Scheufele's consulting portfolio includes work for DeepMind, PBS, the World Health Organization, the World Bank, and Porter Novelli, as well as various private philanthropies.

== Awards ==

Scheufele is an elected member of the German National Academy of Science and Engineering, the American Academy of Arts & Sciences, and a lifetime associate of the U.S. National Research Council. Scheufele is also an elected fellow of the American Association for the Advancement of Science, the International Communication Association, and the Wisconsin Academy of Sciences, Arts & Letters.
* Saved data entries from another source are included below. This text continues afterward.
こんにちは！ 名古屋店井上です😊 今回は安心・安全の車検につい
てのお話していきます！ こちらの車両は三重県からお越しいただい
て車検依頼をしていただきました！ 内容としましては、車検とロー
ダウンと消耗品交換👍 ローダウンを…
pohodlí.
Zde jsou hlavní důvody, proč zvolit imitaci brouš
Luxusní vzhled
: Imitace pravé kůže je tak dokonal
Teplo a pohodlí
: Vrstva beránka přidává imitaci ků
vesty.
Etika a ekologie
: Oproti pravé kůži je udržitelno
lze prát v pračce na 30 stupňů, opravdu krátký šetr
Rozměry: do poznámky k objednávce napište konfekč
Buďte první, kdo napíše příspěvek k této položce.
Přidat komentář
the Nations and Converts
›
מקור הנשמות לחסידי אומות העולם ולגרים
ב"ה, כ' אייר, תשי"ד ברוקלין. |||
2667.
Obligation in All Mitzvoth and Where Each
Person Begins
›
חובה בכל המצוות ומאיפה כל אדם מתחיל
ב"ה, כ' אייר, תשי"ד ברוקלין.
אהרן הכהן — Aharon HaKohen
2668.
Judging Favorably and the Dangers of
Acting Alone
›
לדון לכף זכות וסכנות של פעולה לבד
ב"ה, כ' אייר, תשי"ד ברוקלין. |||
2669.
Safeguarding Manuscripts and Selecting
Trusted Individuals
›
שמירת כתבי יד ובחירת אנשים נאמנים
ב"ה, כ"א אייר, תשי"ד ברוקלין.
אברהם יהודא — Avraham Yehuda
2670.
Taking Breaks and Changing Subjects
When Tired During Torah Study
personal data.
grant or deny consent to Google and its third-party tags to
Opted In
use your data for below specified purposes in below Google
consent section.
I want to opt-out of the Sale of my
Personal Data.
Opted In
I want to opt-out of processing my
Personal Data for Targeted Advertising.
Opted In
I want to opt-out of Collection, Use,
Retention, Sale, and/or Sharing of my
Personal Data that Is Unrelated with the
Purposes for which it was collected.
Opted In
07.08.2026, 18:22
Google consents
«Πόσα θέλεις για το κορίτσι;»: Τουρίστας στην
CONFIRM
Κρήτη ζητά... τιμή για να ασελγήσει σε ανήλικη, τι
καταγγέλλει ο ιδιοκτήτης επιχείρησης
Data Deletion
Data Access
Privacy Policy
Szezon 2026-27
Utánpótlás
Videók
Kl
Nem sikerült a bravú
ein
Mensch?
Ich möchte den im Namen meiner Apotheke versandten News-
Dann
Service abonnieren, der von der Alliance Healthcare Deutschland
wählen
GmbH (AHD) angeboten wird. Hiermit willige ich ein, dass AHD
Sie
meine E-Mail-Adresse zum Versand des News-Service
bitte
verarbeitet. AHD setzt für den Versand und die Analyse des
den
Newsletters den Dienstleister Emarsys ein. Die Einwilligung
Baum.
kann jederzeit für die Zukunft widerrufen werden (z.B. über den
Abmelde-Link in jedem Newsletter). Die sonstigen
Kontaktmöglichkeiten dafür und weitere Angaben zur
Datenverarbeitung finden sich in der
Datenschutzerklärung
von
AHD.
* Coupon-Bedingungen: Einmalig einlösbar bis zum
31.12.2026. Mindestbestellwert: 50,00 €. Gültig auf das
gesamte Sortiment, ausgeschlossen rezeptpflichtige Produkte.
In 2024, he was named Harold Lasswell Fellow by the American Academy of Political and Social Science. and also received the Hilldale Award for distinguished contributions to teaching, research, and service in the social sciences at UW–Madison.

He has won teaching awards from both universities at which he has held tenured appointments, including the Cornell University College of Agriculture and Life Sciences Young Faculty Teaching Award, the University of Wisconsin-Madison Chancellor's Distinguished Teaching Award, and the University of Wisconsin–Madison College of Agricultural and Life Sciences Spitzer Excellence in Teaching Award, as well as the Association for Education in Journalism and Mass Communication's Krieghbaum Under-40 and MC&S Promising Professor awards.